Thursday, March 5, 2020

Regular Expressions in Python

Regular Expressions in Python


Regular expression


Regular expressions also known as regex are the set of characters that can be used to specify the rules for matching substrings in any given character sequence. Python provides a built-in package "re", to work with Regular Expressions.
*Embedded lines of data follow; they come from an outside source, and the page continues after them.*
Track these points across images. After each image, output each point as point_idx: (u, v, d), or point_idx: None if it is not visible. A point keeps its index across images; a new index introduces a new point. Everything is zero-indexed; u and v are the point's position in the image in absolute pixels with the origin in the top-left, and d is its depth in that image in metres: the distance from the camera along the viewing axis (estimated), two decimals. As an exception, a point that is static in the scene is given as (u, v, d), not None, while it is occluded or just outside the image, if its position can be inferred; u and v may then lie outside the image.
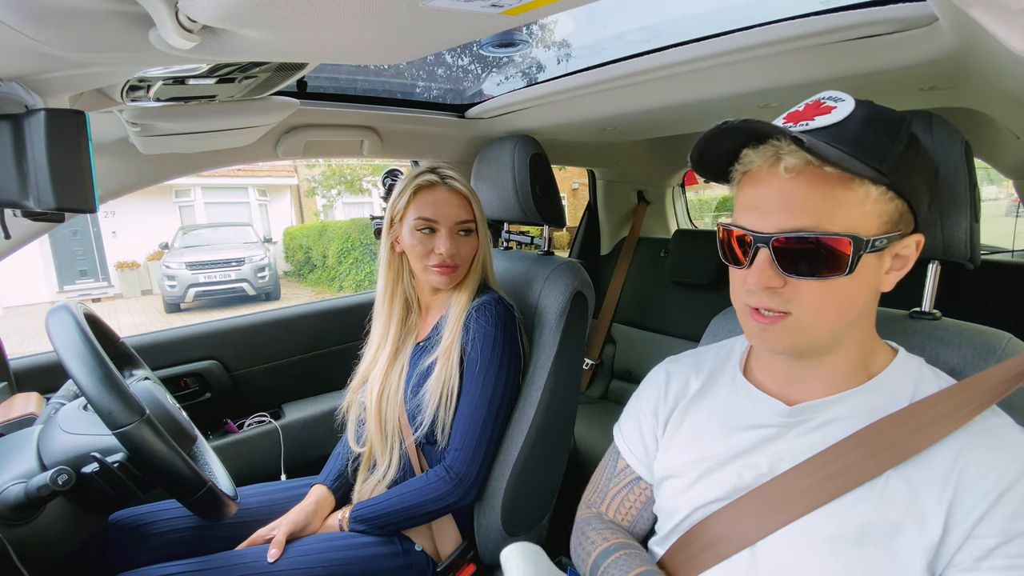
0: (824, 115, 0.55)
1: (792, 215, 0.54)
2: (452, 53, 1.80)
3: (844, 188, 0.53)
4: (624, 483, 0.81)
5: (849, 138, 0.53)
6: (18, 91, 0.61)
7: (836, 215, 0.53)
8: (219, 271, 9.28)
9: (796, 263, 0.55)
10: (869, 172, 0.52)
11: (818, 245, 0.53)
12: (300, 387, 1.72)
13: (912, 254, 0.58)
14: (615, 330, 2.32)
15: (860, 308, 0.58)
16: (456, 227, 1.09)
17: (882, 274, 0.58)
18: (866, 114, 0.55)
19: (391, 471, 1.10)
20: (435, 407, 1.05)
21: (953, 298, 0.85)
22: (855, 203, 0.53)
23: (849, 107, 0.55)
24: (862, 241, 0.53)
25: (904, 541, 0.54)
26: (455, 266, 1.09)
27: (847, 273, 0.54)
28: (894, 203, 0.55)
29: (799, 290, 0.56)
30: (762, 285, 0.57)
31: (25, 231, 1.09)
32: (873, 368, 0.63)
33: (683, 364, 0.80)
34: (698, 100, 1.20)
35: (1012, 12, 0.45)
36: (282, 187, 14.04)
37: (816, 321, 0.57)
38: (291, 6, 0.47)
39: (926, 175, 0.57)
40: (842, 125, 0.54)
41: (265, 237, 11.45)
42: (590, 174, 2.47)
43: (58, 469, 0.73)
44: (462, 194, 1.11)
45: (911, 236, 0.57)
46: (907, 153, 0.54)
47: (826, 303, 0.56)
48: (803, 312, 0.56)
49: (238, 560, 0.96)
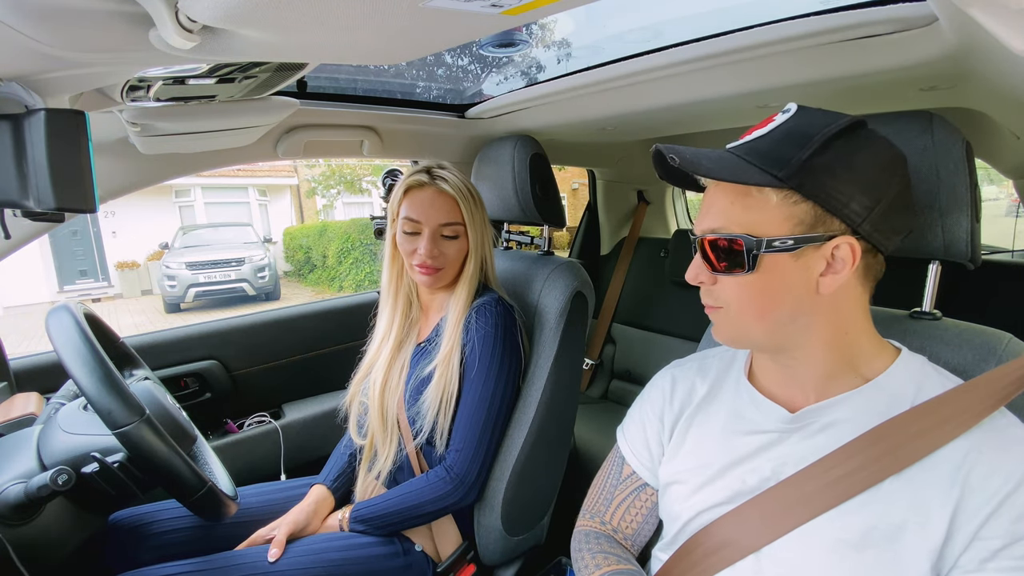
0: (760, 128, 0.61)
1: (710, 218, 0.62)
2: (452, 53, 1.80)
3: (745, 194, 0.59)
4: (630, 490, 0.81)
5: (761, 150, 0.59)
6: (18, 91, 0.61)
7: (739, 218, 0.59)
8: (219, 271, 9.28)
9: (714, 261, 0.62)
10: (757, 179, 0.56)
11: (725, 244, 0.60)
12: (300, 387, 1.72)
13: (847, 256, 0.57)
14: (615, 330, 2.32)
15: (788, 307, 0.60)
16: (439, 229, 1.07)
17: (814, 275, 0.58)
18: (789, 126, 0.59)
19: (389, 461, 1.10)
20: (434, 414, 1.05)
21: (953, 298, 0.85)
22: (755, 207, 0.59)
23: (781, 119, 0.60)
24: (755, 241, 0.58)
25: (908, 543, 0.54)
26: (436, 268, 1.07)
27: (749, 270, 0.59)
28: (801, 205, 0.57)
29: (724, 287, 0.62)
30: (694, 280, 0.65)
31: (25, 231, 1.09)
32: (871, 369, 0.62)
33: (689, 369, 0.79)
34: (698, 100, 1.20)
35: (1012, 12, 0.45)
36: (282, 187, 14.04)
37: (740, 315, 0.62)
38: (291, 6, 0.47)
39: (855, 177, 0.56)
40: (761, 138, 0.60)
41: (265, 237, 11.45)
42: (590, 174, 2.47)
43: (58, 469, 0.73)
44: (450, 196, 1.08)
45: (840, 238, 0.57)
46: (817, 158, 0.56)
47: (742, 299, 0.61)
48: (730, 307, 0.63)
49: (238, 560, 0.96)
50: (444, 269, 1.09)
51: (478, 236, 1.11)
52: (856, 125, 0.58)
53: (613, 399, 2.27)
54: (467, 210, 1.09)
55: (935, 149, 0.68)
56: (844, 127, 0.57)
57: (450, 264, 1.09)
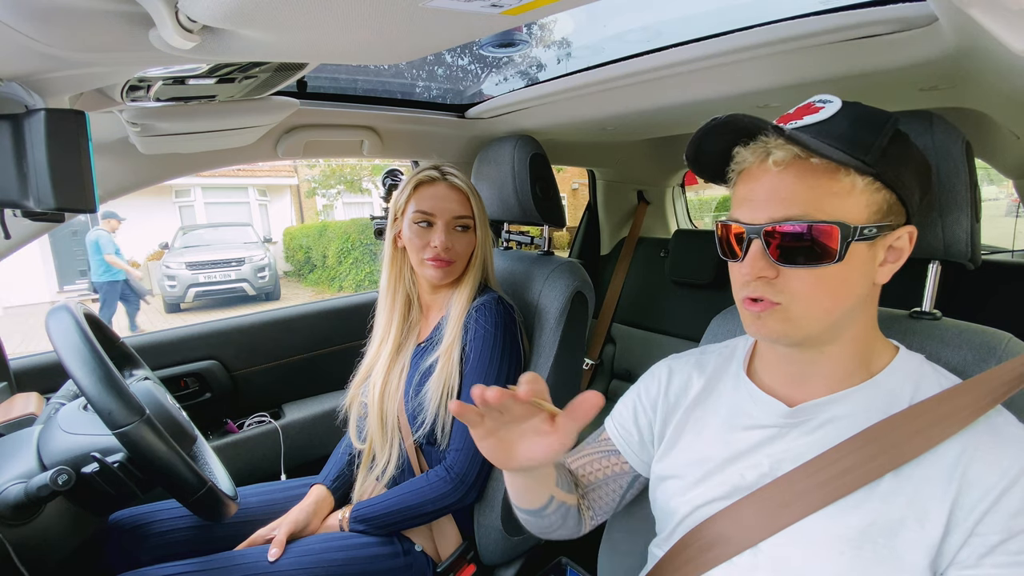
0: (812, 114, 0.58)
1: (782, 205, 0.56)
2: (452, 53, 1.80)
3: (831, 178, 0.55)
4: (600, 449, 0.83)
5: (835, 133, 0.55)
6: (18, 91, 0.61)
7: (824, 204, 0.55)
8: (219, 271, 9.27)
9: (787, 252, 0.57)
10: (853, 162, 0.53)
11: (807, 232, 0.55)
12: (300, 387, 1.72)
13: (906, 246, 0.59)
14: (615, 330, 2.32)
15: (854, 299, 0.59)
16: (453, 221, 1.10)
17: (876, 266, 0.59)
18: (852, 112, 0.57)
19: (390, 467, 1.10)
20: (436, 406, 1.05)
21: (953, 298, 0.85)
22: (842, 192, 0.55)
23: (836, 107, 0.58)
24: (850, 228, 0.55)
25: (906, 539, 0.54)
26: (450, 261, 1.09)
27: (837, 260, 0.55)
28: (881, 193, 0.56)
29: (791, 280, 0.57)
30: (755, 275, 0.58)
31: (25, 231, 1.09)
32: (874, 366, 0.63)
33: (686, 362, 0.80)
34: (698, 100, 1.20)
35: (1012, 12, 0.45)
36: (282, 187, 14.04)
37: (807, 311, 0.58)
38: (291, 6, 0.47)
39: (915, 169, 0.59)
40: (828, 122, 0.57)
41: (265, 237, 11.45)
42: (590, 174, 2.47)
43: (58, 469, 0.73)
44: (461, 190, 1.11)
45: (903, 228, 0.59)
46: (892, 147, 0.56)
47: (817, 292, 0.57)
48: (794, 302, 0.58)
49: (238, 560, 0.96)
50: (455, 263, 1.11)
51: (484, 232, 1.14)
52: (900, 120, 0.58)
53: (613, 399, 2.26)
54: (476, 206, 1.13)
55: (935, 149, 0.68)
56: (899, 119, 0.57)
57: (459, 258, 1.11)
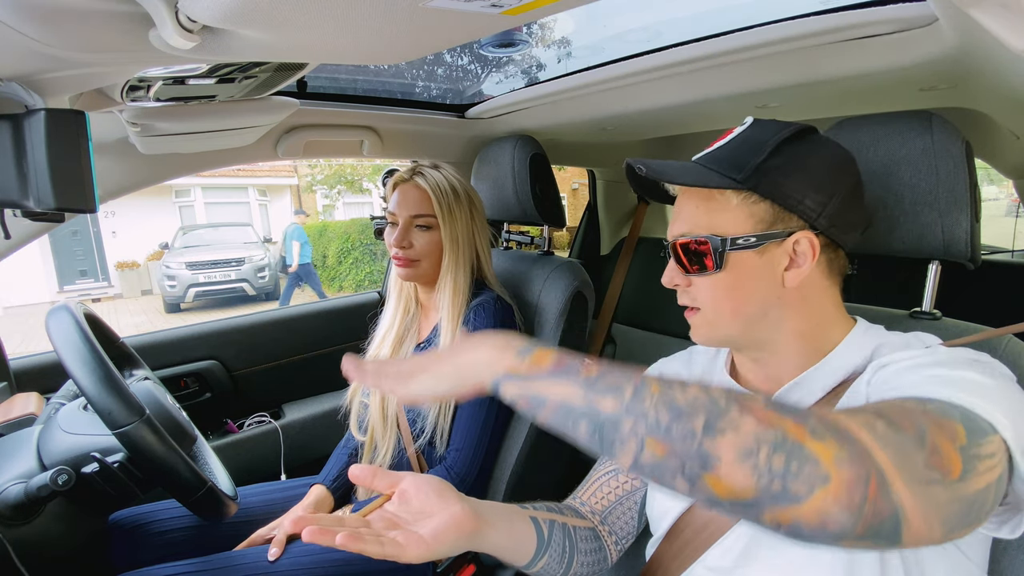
0: (720, 140, 0.66)
1: (679, 223, 0.66)
2: (452, 53, 1.80)
3: (708, 198, 0.64)
4: (602, 472, 0.83)
5: (720, 157, 0.64)
6: (18, 91, 0.61)
7: (703, 220, 0.64)
8: (219, 271, 9.28)
9: (685, 264, 0.66)
10: (717, 182, 0.61)
11: (691, 245, 0.64)
12: (300, 387, 1.72)
13: (807, 250, 0.62)
14: (615, 330, 2.32)
15: (758, 302, 0.63)
16: (411, 220, 1.11)
17: (779, 271, 0.62)
18: (742, 135, 0.65)
19: (388, 456, 1.10)
20: (435, 414, 1.06)
21: (953, 298, 0.85)
22: (719, 209, 0.63)
23: (739, 131, 0.66)
24: (720, 240, 0.62)
25: None
26: (410, 259, 1.11)
27: (718, 269, 0.63)
28: (761, 205, 0.62)
29: (700, 289, 0.66)
30: (669, 282, 0.69)
31: (25, 231, 1.09)
32: (827, 347, 0.65)
33: (675, 365, 0.82)
34: (698, 100, 1.20)
35: (1012, 12, 0.45)
36: (282, 187, 14.05)
37: (716, 315, 0.65)
38: (291, 6, 0.47)
39: (810, 176, 0.61)
40: (720, 148, 0.65)
41: (265, 237, 11.46)
42: (590, 174, 2.47)
43: (58, 469, 0.73)
44: (422, 189, 1.11)
45: (799, 233, 0.61)
46: (771, 161, 0.61)
47: (717, 297, 0.64)
48: (706, 307, 0.66)
49: (238, 560, 0.96)
50: (419, 262, 1.12)
51: (455, 232, 1.12)
52: (806, 131, 0.63)
53: (613, 399, 2.26)
54: (439, 204, 1.11)
55: (935, 149, 0.68)
56: (794, 132, 0.62)
57: (422, 257, 1.12)
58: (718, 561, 0.65)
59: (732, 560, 0.64)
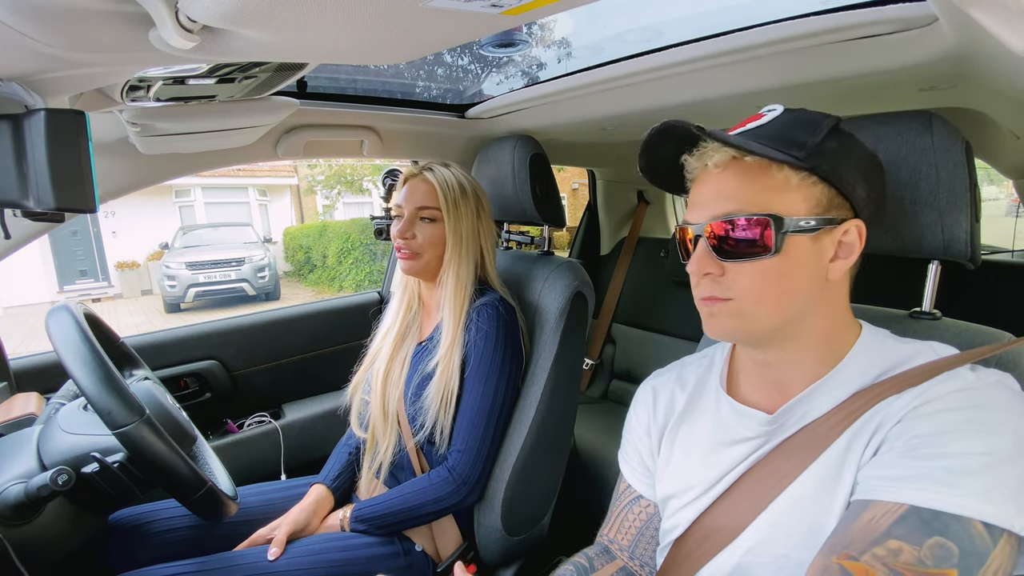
0: (754, 121, 0.61)
1: (720, 203, 0.59)
2: (452, 53, 1.80)
3: (764, 175, 0.58)
4: (625, 502, 0.82)
5: (770, 134, 0.58)
6: (18, 91, 0.61)
7: (759, 199, 0.57)
8: (219, 271, 9.28)
9: (728, 248, 0.59)
10: (783, 157, 0.55)
11: (744, 225, 0.57)
12: (300, 387, 1.72)
13: (855, 241, 0.59)
14: (615, 330, 2.32)
15: (803, 294, 0.59)
16: (416, 212, 1.11)
17: (825, 261, 0.59)
18: (790, 116, 0.60)
19: (389, 453, 1.10)
20: (436, 411, 1.05)
21: (953, 298, 0.85)
22: (776, 187, 0.57)
23: (777, 112, 0.61)
24: (782, 220, 0.57)
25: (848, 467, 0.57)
26: (412, 252, 1.11)
27: (774, 252, 0.57)
28: (819, 187, 0.58)
29: (738, 276, 0.59)
30: (701, 272, 0.61)
31: (25, 231, 1.09)
32: (839, 354, 0.63)
33: (668, 379, 0.80)
34: (698, 100, 1.20)
35: (1012, 12, 0.45)
36: (282, 187, 14.04)
37: (756, 306, 0.59)
38: (291, 6, 0.47)
39: (857, 165, 0.59)
40: (765, 126, 0.60)
41: (265, 237, 11.45)
42: (590, 174, 2.47)
43: (58, 469, 0.73)
44: (429, 183, 1.12)
45: (850, 222, 0.59)
46: (828, 143, 0.57)
47: (762, 286, 0.58)
48: (743, 297, 0.59)
49: (238, 560, 0.96)
50: (421, 255, 1.11)
51: (459, 226, 1.11)
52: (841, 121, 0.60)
53: (613, 399, 2.27)
54: (445, 198, 1.10)
55: (935, 149, 0.68)
56: (838, 119, 0.59)
57: (424, 250, 1.11)
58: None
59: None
We can test if a given string contains a specified pattern or not.


import re
p='python'
str='it is python programming'
match=re.search(p,str)
print(match.span()) #print the match span

#Output:
(6, 12)

The methods defined by "re" package


The "re" package provides the following methods.

Function Purpose
findall() This method returns a list containing all matches found in the string
search() This method returns a Match object if there is a match found in the string
split() This method returns a list of substrings of the string, that is split by the input pattern
sub() This method replaces one or many matches with the input string


Example

import re
str='it is python programming with python'
m=re.search('python',str)  #search method
print(m.start())

f=re.findall('python',str) #findall method
print(f)

l=re.split(' ',str)     #split method
print(l)

s=re.sub('\s','_',str)   #sub method
print(s)


#Output:

6
['python', 'python']
['it', 'is', 'python', 'programming', 'with', 'python']
it_is_python_programming_with_python


The metacharacters


The metacharacters are special characters having some special meaning,

Symbol Purpose
[] A set of characters
\ Signals a special sequence (can also be used to escape special characters)
. Any character (except newline character)
^ Starts with
$ Ends with
* Zero or more occurrences
+ One or more occurrences
{} Exactly the specified number of occurrences
| Either or
() Capture and group

Example

import re
str1='it is python programming with python geeks'
str2='aksnaks5nsk3nkm5'
m=re.search('[1,3,5]',str2)  #search method
print(m)

m=re.search('g..ks',str1); #..
print(m)

m=re.search('^it',str1);  #^
print(m)

m=re.search('geeks$',str1);   #$
print(m)

m=re.search('py*',str1);    #*
print(m)

m=re.search('python|java',str1);   # |
print(m)

#Output:
<_sre.SRE_Match object; span=(7, 8), match='5'>
<_sre.SRE_Match object; span=(37, 42), match='geeks'>
<_sre.SRE_Match object; span=(0, 2), match='it'>
<_sre.SRE_Match object; span=(37, 42), match='geeks'>
<_sre.SRE_Match object; span=(6, 8), match='py'>
<_sre.SRE_Match object; span=(6, 12), match='python'>

Special sequences


There are some special sequences having some special meaning. These sequences start with '\' symbol.


Symbol
Purpose
\A Finds a match if the given characters are at the beginning of the string
\b Finds a match where the given characters are at the beginning or at the end of a word
\B Finds a match where the given characters are present, but not at the beginning (or at the end) of the given sequence
\d Finds a match where the string carries digits (digits between 0-9)
\D Finds a match where the character sequence does not contain digits
\s Finds a match if the string carries a white space
\S Finds a match if the character does not contain any white space
\w Finds a match if the string carries any alphabet, digit or underscore
\W Finds a match if the input string does not carry any alphabet, digit or underscore
\Z Finds a match if the given characters are at the end of the string

Example

import re
str1='it is python programming with python geeks'
m=re.search('\Ait',str1)  #search method
print(m)

m=re.findall('\s',str1)  #findall
print(m)

m=re.sub('\sp',' P',str1)  #sub
print(m)

#Output:
<_sre.SRE_Match object; span=(0, 2), match='it'>
[' ', ' ', ' ', ' ', ' ', ' ']
it is Python Programming with Python geeks


The match object


The match object contains the information about the match results.
 If nothing is matched None is returned.
 Match object has three components.

span: a tuple composed of starting and ending positions of match
string: the input string
group: the part of the string where the match is found.

Example

import re
str='it is python programming with python geeks'

m=re.search('python',str)  #search method

print(m)
print('Span->',m.span())
print('Group->'+m.group())
print('String->'+m.string)

#Output:

<_sre.SRE_Match object; span=(6, 12), match='python'>
Span-> (6, 12)
Group->python
String->it is python programming with python geeks